The Al-Badr during the blackouts went from house to house capturing the listed intellectuals and taking them away, never to be seen again by their loved ones.

The Al-Badr group led by Chaudhury Mainuddin, a Bangalee clandestine character along with his criminal associates did the most nefarious job. Dressed in black, they captured the intellectuals, put them in concentration camps in Mohammadpur Physical Training Centre, Dhanmondi High School and MLA Hostel. After inflicting merciless torture these people were taken to a brick field at Rayerbazar and a killing field at Mirpur to be brutally executed.

Occasions like Victory Day and Martyred Intellectuals Day, despite being recurring annual events, are far from a repetitive experiences, and each year they carry an emotional load.

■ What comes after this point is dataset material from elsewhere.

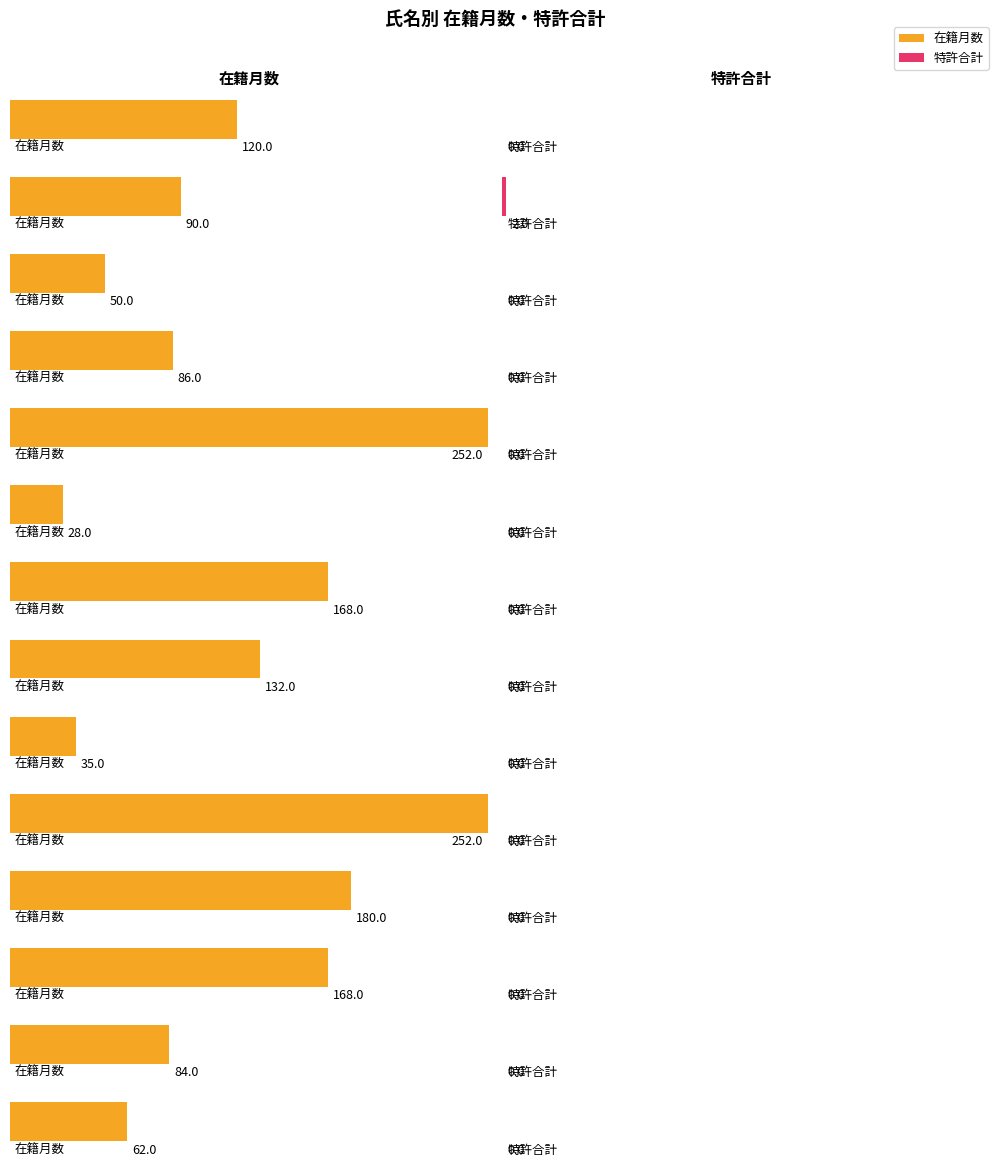

Rank the categories by 在籍月数 value from lowest to highest.

河原林 啓太, 杉本 明日菜, 岩﨑 智憲, 三留 雅人, 原田 桂子, 岩本 勉, 有田 憲司, 赤澤 友基, 郡 由紀子, 北村 尚正, 長谷川 智一, 尼寺 理恵, 上田(山口) 公子, 中川 弘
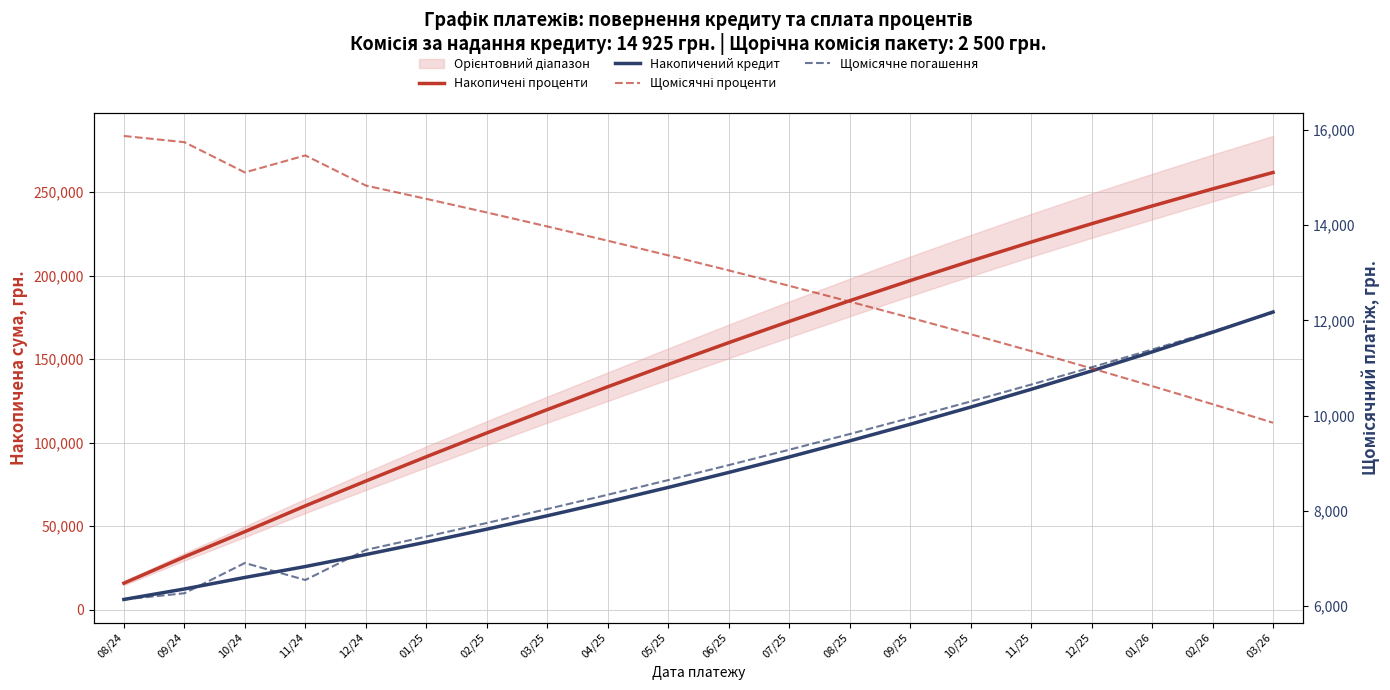

What is the sum of all Щомісячні проценти values?

261845.3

Not only did we win the freedom, we paid an enormously high price for it and proved to the world that we are capable of exacting our freedom from an absolutely tyrannical regime.

Thirty-four years since that day now the hour of reckoning for this nation has arrived once again. Unhappily, the saga written in blood and enormous sacrifice has not been faithfully commemorated. Distortions were made, falsifications introduced and myths and false heroes were invented with every passing year. And this doctoring of history has been going on till date.

Through half-hearted homage paid to the liberation heroes and fallen martyrs, the significance of the liberation is not properly maintained, but rather greatly minimised. Official insincerity is flagrantly demonstrated when it comes to recognising and honouring those who survived but are permanently consigned to the wheelchair. They symbolise in their persons the price that has had to be paid for our freedom.

Our best tribute to the martyred intellectuals can only be paid through whole-hearted upholding of the spirit of liberation in both words and deeds.

Md. Asadullah Khan is a former teacher of physics and controller of examinations, BUET.